What you need to do: Reproduce every line of the material below verbatim.

Given entries:
== Segment start ==

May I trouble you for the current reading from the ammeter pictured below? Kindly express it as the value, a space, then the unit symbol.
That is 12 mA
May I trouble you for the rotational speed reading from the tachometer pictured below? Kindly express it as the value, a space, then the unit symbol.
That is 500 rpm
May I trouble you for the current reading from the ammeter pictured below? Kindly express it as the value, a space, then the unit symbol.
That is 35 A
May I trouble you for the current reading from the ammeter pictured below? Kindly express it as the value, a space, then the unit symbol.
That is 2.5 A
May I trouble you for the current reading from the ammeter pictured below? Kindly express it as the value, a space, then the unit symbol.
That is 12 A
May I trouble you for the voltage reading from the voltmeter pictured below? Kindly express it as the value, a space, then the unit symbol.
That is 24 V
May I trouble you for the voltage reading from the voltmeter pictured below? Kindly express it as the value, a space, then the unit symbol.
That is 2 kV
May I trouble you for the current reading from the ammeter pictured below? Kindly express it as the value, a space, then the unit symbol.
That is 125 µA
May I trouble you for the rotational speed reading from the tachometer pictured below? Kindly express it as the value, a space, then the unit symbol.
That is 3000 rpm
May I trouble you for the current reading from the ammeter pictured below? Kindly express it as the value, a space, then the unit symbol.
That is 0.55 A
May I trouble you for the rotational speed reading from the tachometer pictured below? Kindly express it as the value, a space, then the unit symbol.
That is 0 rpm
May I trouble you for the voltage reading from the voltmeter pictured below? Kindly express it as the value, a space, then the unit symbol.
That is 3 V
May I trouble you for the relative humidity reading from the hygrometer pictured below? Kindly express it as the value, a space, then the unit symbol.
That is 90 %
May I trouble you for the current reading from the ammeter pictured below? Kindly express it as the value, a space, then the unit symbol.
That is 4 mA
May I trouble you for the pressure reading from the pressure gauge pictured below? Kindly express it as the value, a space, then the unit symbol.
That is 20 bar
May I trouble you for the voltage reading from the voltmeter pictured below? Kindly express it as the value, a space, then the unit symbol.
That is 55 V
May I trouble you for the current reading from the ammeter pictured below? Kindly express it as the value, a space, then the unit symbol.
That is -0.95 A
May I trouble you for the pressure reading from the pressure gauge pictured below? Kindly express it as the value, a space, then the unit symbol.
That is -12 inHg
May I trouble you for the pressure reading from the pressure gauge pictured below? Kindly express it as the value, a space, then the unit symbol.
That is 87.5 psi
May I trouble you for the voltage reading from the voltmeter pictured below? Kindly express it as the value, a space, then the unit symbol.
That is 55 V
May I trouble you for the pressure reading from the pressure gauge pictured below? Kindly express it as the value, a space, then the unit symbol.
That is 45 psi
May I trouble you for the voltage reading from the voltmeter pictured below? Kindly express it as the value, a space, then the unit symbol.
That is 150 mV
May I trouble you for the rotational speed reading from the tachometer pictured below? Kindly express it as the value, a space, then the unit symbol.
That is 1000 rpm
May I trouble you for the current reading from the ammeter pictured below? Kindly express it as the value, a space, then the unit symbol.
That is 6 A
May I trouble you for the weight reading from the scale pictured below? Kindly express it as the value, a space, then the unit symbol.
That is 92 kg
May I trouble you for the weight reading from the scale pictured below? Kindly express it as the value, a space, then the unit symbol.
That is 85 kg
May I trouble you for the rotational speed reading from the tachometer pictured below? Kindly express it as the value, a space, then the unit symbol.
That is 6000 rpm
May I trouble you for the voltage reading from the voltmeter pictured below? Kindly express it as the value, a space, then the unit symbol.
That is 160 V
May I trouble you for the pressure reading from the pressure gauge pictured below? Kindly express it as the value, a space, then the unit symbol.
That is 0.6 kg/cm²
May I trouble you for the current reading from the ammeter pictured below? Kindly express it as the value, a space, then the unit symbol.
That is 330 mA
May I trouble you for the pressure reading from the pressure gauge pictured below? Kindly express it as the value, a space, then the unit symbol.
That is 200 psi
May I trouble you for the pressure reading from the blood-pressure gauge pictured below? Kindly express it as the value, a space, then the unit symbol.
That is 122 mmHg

== Segment end ==

Response area:
May I trouble you for the current reading from the ammeter pictured below? Kindly express it as the value, a space, then the unit symbol.
That is 12 mA
May I trouble you for the rotational speed reading from the tachometer pictured below? Kindly express it as the value, a space, then the unit symbol.
That is 500 rpm
May I trouble you for the current reading from the ammeter pictured below? Kindly express it as the value, a space, then the unit symbol.
That is 35 A
May I trouble you for the current reading from the ammeter pictured below? Kindly express it as the value, a space, then the unit symbol.
That is 2.5 A
May I trouble you for the current reading from the ammeter pictured below? Kindly express it as the value, a space, then the unit symbol.
That is 12 A
May I trouble you for the voltage reading from the voltmeter pictured below? Kindly express it as the value, a space, then the unit symbol.
That is 24 V
May I trouble you for the voltage reading from the voltmeter pictured below? Kindly express it as the value, a space, then the unit symbol.
That is 2 kV
May I trouble you for the current reading from the ammeter pictured below? Kindly express it as the value, a space, then the unit symbol.
That is 125 µA
May I trouble you for the rotational speed reading from the tachometer pictured below? Kindly express it as the value, a space, then the unit symbol.
That is 3000 rpm
May I trouble you for the current reading from the ammeter pictured below? Kindly express it as the value, a space, then the unit symbol.
That is 0.55 A
May I trouble you for the rotational speed reading from the tachometer pictured below? Kindly express it as the value, a space, then the unit symbol.
That is 0 rpm
May I trouble you for the voltage reading from the voltmeter pictured below? Kindly express it as the value, a space, then the unit symbol.
That is 3 V
May I trouble you for the relative humidity reading from the hygrometer pictured below? Kindly express it as the value, a space, then the unit symbol.
That is 90 %
May I trouble you for the current reading from the ammeter pictured below? Kindly express it as the value, a space, then the unit symbol.
That is 4 mA
May I trouble you for the pressure reading from the pressure gauge pictured below? Kindly express it as the value, a space, then the unit symbol.
That is 20 bar
May I trouble you for the voltage reading from the voltmeter pictured below? Kindly express it as the value, a space, then the unit symbol.
That is 55 V
May I trouble you for the current reading from the ammeter pictured below? Kindly express it as the value, a space, then the unit symbol.
That is -0.95 A
May I trouble you for the pressure reading from the pressure gauge pictured below? Kindly express it as the value, a space, then the unit symbol.
That is -12 inHg
May I trouble you for the pressure reading from the pressure gauge pictured below? Kindly express it as the value, a space, then the unit symbol.
That is 87.5 psi
May I trouble you for the voltage reading from the voltmeter pictured below? Kindly express it as the value, a space, then the unit symbol.
That is 55 V
May I trouble you for the pressure reading from the pressure gauge pictured below? Kindly express it as the value, a space, then the unit symbol.
That is 45 psi
May I trouble you for the voltage reading from the voltmeter pictured below? Kindly express it as the value, a space, then the unit symbol.
That is 150 mV
May I trouble you for the rotational speed reading from the tachometer pictured below? Kindly express it as the value, a space, then the unit symbol.
That is 1000 rpm
May I trouble you for the current reading from the ammeter pictured below? Kindly express it as the value, a space, then the unit symbol.
That is 6 A
May I trouble you for the weight reading from the scale pictured below? Kindly express it as the value, a space, then the unit symbol.
That is 92 kg
May I trouble you for the weight reading from the scale pictured below? Kindly express it as the value, a space, then the unit symbol.
That is 85 kg
May I trouble you for the rotational speed reading from the tachometer pictured below? Kindly express it as the value, a space, then the unit symbol.
That is 6000 rpm
May I trouble you for the voltage reading from the voltmeter pictured below? Kindly express it as the value, a space, then the unit symbol.
That is 160 V
May I trouble you for the pressure reading from the pressure gauge pictured below? Kindly express it as the value, a space, then the unit symbol.
That is 0.6 kg/cm²
May I trouble you for the current reading from the ammeter pictured below? Kindly express it as the value, a space, then the unit symbol.
That is 330 mA
May I trouble you for the pressure reading from the pressure gauge pictured below? Kindly express it as the value, a space, then the unit symbol.
That is 200 psi
May I trouble you for the pressure reading from the blood-pressure gauge pictured below? Kindly express it as the value, a space, then the unit symbol.
That is 122 mmHg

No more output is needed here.